Exercise prompt
Return every line of the items below unchanged, but leave the pictures out.

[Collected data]

=-=-=-=-=

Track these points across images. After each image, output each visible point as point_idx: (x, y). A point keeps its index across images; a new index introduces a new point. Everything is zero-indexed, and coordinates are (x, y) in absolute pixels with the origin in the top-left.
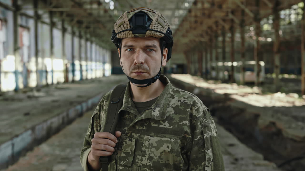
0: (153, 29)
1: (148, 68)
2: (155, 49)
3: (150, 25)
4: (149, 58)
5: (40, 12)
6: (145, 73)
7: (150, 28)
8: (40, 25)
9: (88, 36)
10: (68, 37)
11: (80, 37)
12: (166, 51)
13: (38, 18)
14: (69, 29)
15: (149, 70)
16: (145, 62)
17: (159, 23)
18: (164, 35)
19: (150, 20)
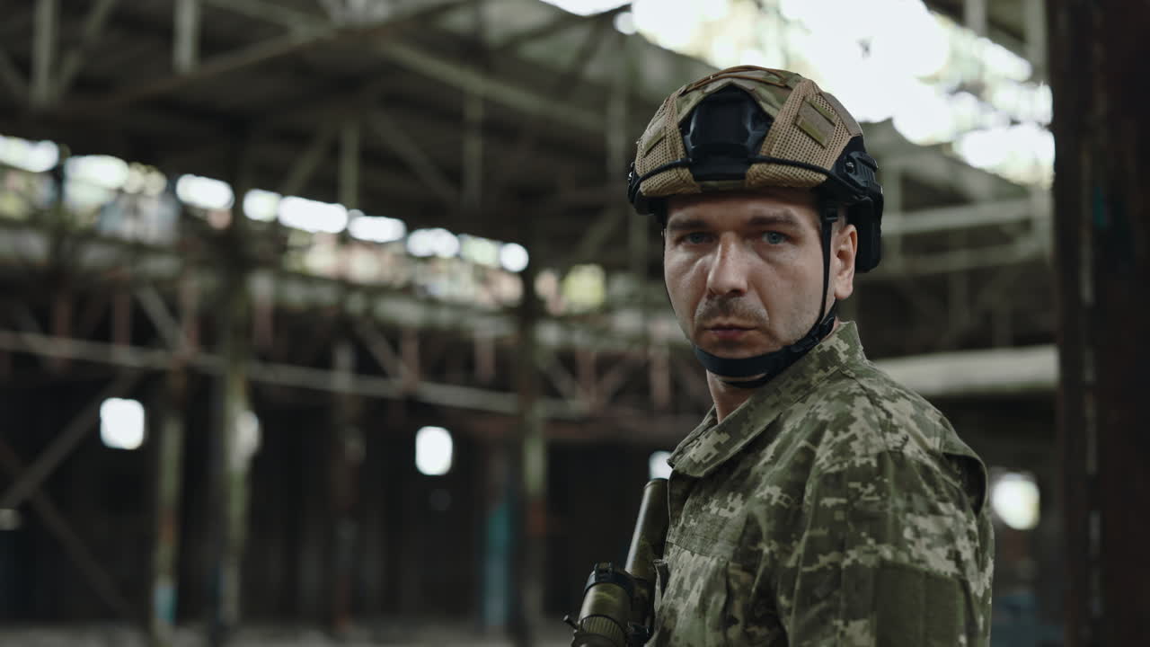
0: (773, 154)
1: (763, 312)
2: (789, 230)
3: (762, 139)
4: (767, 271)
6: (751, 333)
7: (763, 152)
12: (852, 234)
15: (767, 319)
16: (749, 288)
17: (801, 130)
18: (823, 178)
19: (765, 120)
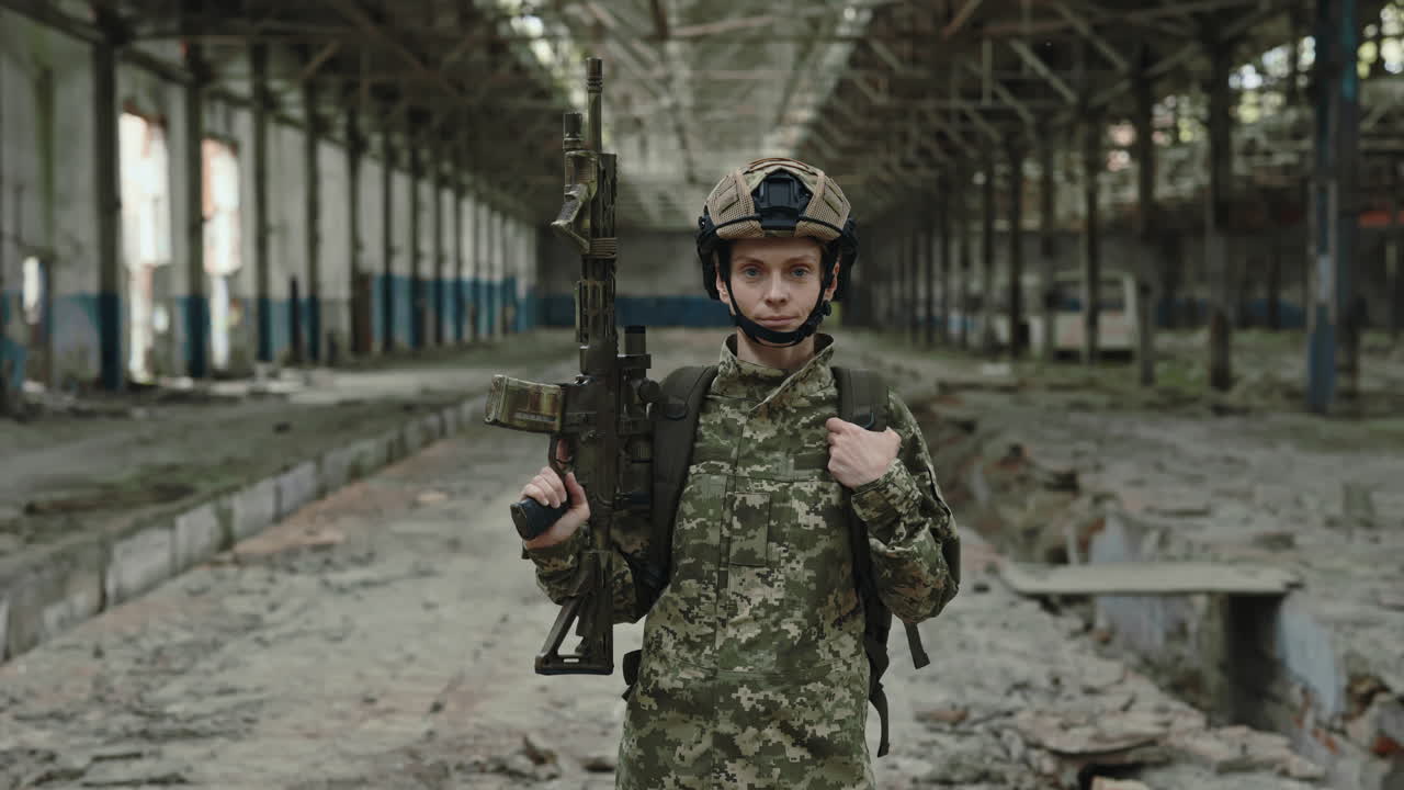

=-=-=-=-=

Task solution
Track these points across images. After each image, output each visible point as point_idx: (x, y). A point keeps its index across images; a new index introduces a new point. Everything is zero-indexed, and coordinates are (x, y) in absolute pixels with the origin in the top-left.
0: (153, 29)
1: (148, 68)
2: (155, 49)
3: (150, 25)
4: (149, 58)
5: (40, 12)
6: (145, 73)
7: (150, 28)
8: (40, 25)
9: (88, 36)
10: (68, 37)
11: (80, 37)
12: (166, 51)
13: (38, 18)
14: (69, 29)
15: (149, 70)
16: (145, 62)
17: (159, 23)
18: (164, 35)
19: (150, 20)
0: (773, 154)
1: (763, 312)
2: (789, 230)
3: (762, 139)
4: (767, 271)
6: (751, 333)
7: (763, 152)
12: (852, 234)
15: (767, 319)
16: (749, 288)
17: (801, 130)
18: (823, 178)
19: (765, 120)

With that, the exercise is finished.